Wednesday, 21 July 2010

Can science study everything?

Science can be seen as a body of facts, a set of theories or a set of methods. In our view it is primarily a set of methods. These methods are both technical, eg controlled experiments, and social, eg peer review, and there is no definitive list.

Science is not, therefore, an area of study or even several such areas. You can do science in any area to which scientific methods can be applied including human behaviour and social dynamics. It’s true that studies of people present various distinctive difficulties – but so do astronomy and particle physics.

When thinking about methods in the natural sciences it’s easy to suppose that science requires controlled experiments but this is incorrect. Controlled experiments are impractical in studies of stellar, geological and biological evolution. In medicine some controlled experiments are unethical – that’s why we have ethics committees.
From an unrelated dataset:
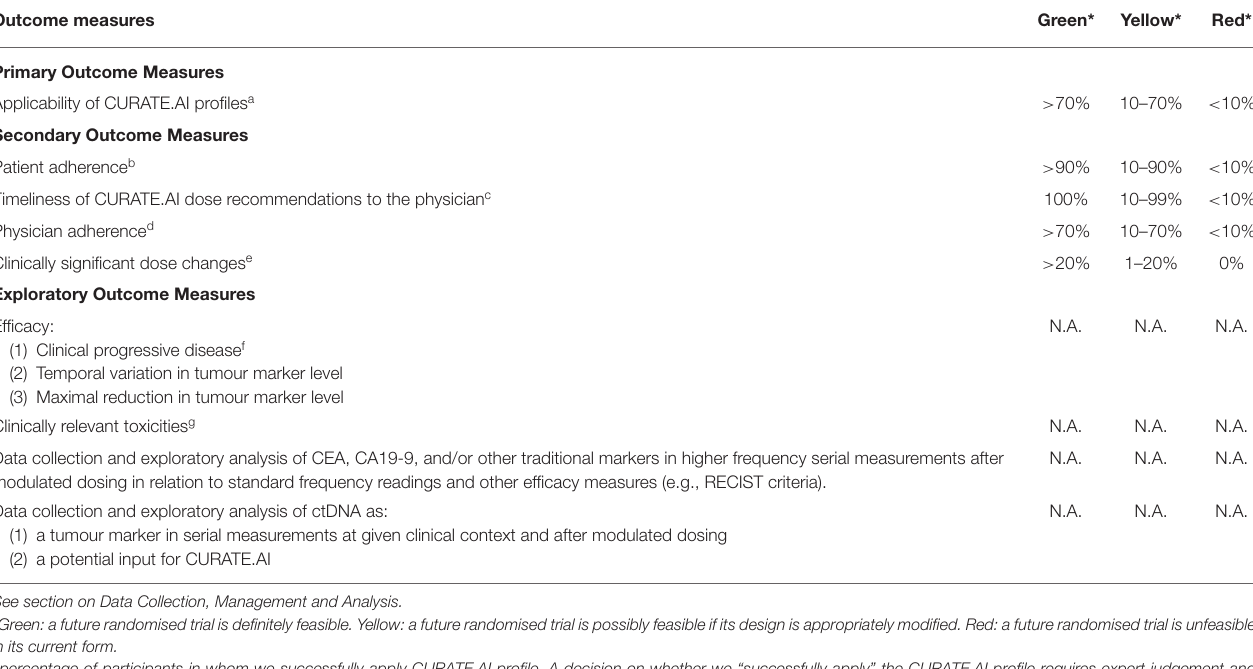
PRECISE CURATE.AI Pilot Clinical Trial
In his wonderful book Guns, Germs and Steel Jared Diamond showed how comparisons between societies and ecologies could be used to illuminate human history and prehistory. In this he applied scientific methods to history – he took a similar approach even more explicitly in Collapse.

Now Diamond has tackled the methodology question head-on. His new book, Natural experiments of history, was written with political scientist James Robinson, and looks at eight ‘natural experiments’, that is sets of historical episodes from which general conclusions can be drawn. In four, similar societies experienced different impacts, eg conquest, whilst in the others different societies experienced similar impacts. The book then compares the consequences in the various cases.

The specific results are interesting, of course, but the real importance of Diamond’s work is to show how scientific method can be applied to the unpromising material of human history.

Truly, science is method, not subject matter.